Cuando los efectos especiales se escogen reflexivamente y se ejecutan a la perfección, elevan a nuestros folletos a un nivel superior. Estos detalles contribuyen a llamar la atención del público, pero siempre y cuando lo apliquemos con criterio. Una de las reglas básicas es preguntarnos si el efecto que queremos aplicar mejorará o no el mensaje.
Lograr que los efectos produzcan el efecto deseado es todo un reto. Para realizar una planificación efectiva debemos conocer de antemano el proceso que queramos utilizar. Estos procesos dan un mayor peso a la tipografía y al material gráfico, por tanto, es un aspecto a tener en cuenta durante el proceso de diseño.
La estampación metálica es una de las opciones más populares. Si piensas usar un estampado en un proyecto futuro muestra al proveedor el material gráfico. La mejor opción es consultar siempre a los técnicos de la imprenta. Las muestras están muy bien para hacernos una idea del resultado final, pero lo mejor es que nos impriman un ejemplar.
Es mucho mejor dedicar tiempo a hacer pruebas que llevarse después una desilusión con los resultados. Primero hay que elegir bien entre los colores disponibles. Pide que la lámina metálica que vas a usar se pruebe sobre el papel, ya que algunas producen defectos de impresión.
Por otra parte, el troquelado tal vez sea el efecto especial más funcional de cuantos se aplican en las imprentas. Se puede recurrir a este efecto para crear una carpeta o para conseguir un juego interesante entre portada y primera página. Aunque el troquelado aporta efectos interesantes, esta técnica no resulta refinada necesariamente, ya que las formas troqueladas se obtienen como un molde de galletas, recortándolas. De modo que, ningún troquel tiene unos bordes perfectos y dejará pequeñas muescas.
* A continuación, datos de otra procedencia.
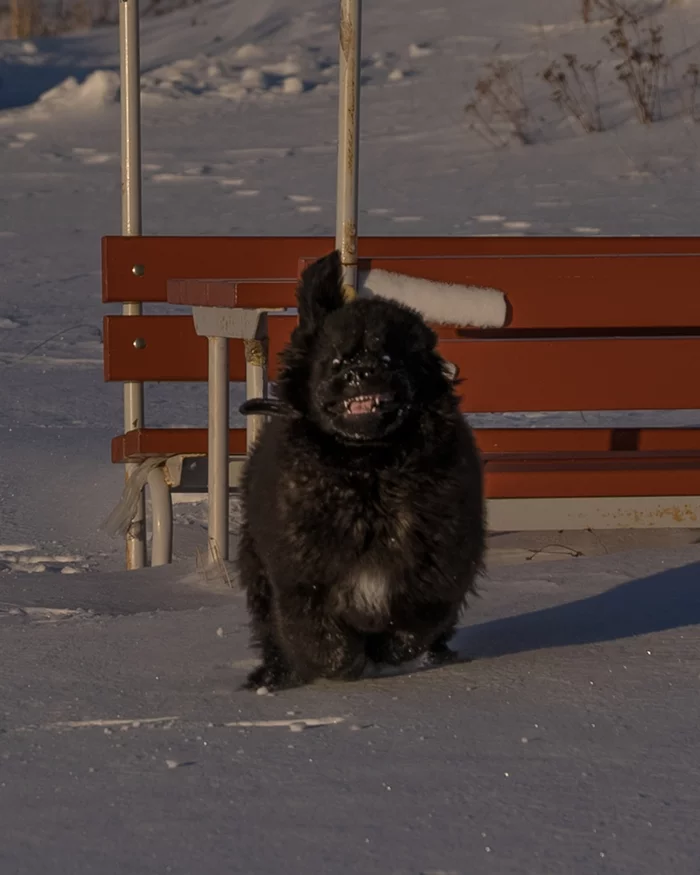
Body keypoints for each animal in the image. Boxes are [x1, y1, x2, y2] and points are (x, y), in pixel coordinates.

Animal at [238, 250, 484, 688]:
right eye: (335, 361)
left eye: (388, 358)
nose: (359, 373)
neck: (369, 472)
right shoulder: (300, 574)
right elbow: (319, 636)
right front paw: (343, 667)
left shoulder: (441, 563)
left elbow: (418, 621)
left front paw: (388, 652)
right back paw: (273, 677)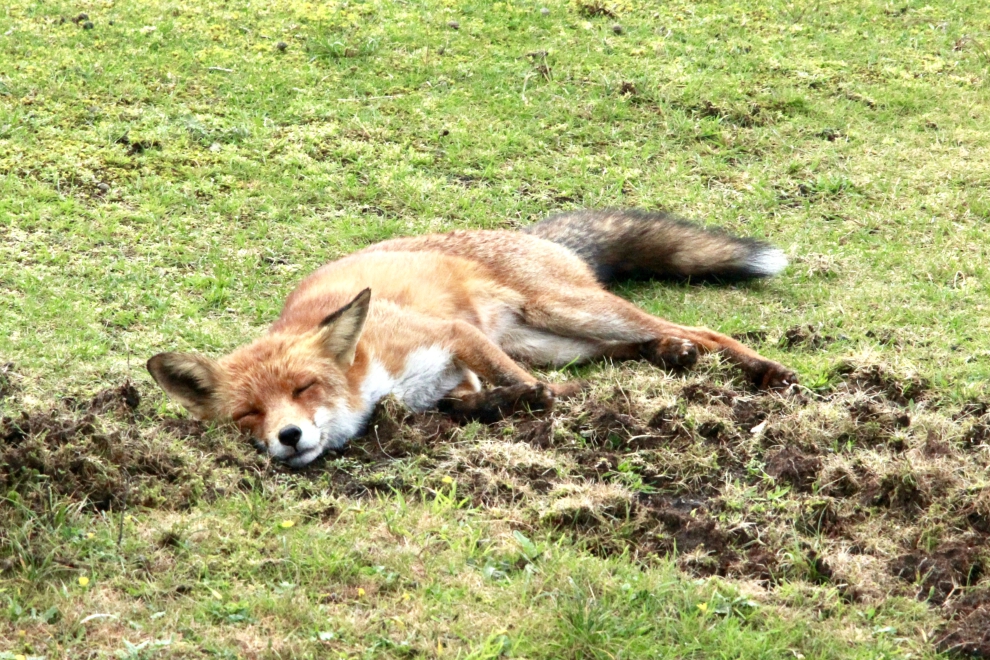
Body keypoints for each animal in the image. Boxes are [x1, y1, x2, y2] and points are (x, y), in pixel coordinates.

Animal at [148, 210, 796, 467]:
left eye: (305, 388)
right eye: (247, 415)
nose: (288, 438)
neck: (372, 374)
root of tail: (529, 233)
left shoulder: (452, 335)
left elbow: (515, 383)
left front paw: (545, 403)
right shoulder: (453, 379)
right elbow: (473, 401)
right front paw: (504, 405)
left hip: (575, 312)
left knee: (701, 329)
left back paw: (764, 371)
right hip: (559, 341)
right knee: (648, 345)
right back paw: (671, 356)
Las muescas resultantes se pueden rebajar o cortar, pero debemos contar con ellas en nuestra planificación.
Si se desea añadir un poco de chispa al
diseño del folleto, la tinta metalizada es un recurso efectivo, cuando se emplea en el folleto adecuado. Si estás pensando usar tintas metalizadas comprueba el efecto que creará sobre el papel que hayas elegido. Una forma de hacerlo es pedir a la imprenta una prueba de impresión, pide pruebas siempre que trabajes con una tinta o papel que desconoces. Como criterio general, la tinta metalizada queda mejor y con un efecto más metálico sobre papel estucado. Por otro lado, si se imprimen líneas largas con ellas pueden quedar imperfecciones que pasarán más inadvertidas cuando se use un papel texturizado, en lugar de uno liso.
Para evitar estas imperfecciones, podemos usar barniz o laca protectora. Algunas tintas metálicas no lo necesitan, pero serán más caras. Si se tienen dudas acerca de cómo mantener la impresión metalizada perfecta y brillante, lo adecuado es preguntar a los técnicos de la imprenta.
Para elevar o hundir literalmente ciertas partes del diseño a otro nivel podemos recurrir a la estampación. Esta técnica debe usarse para resaltar el diseño o el mensaje. Su uso es más efectivo cuando tratamos de crear un efecto muy sutil o cuando queremos que algún elemento resulte más impactante.
Para que todo transcurra sin contratiempos, lo idóneo es que los técnicos encargados de impresión y estampación participen en el proyecto desde los primeros pasos de la planificación de la pieza. También será útil pedir a la imprenta ejemplos de su trabajo para ver qué estampados nos pueden ofrecer. La profundidad del relieve y la anchura y la profundidad del bisel son factores que también debemos conocer. Son parámetros que varían mucho y que tendremos que manejar desde el primer momento para no llevarnos sorpresas desagradables con el producto final.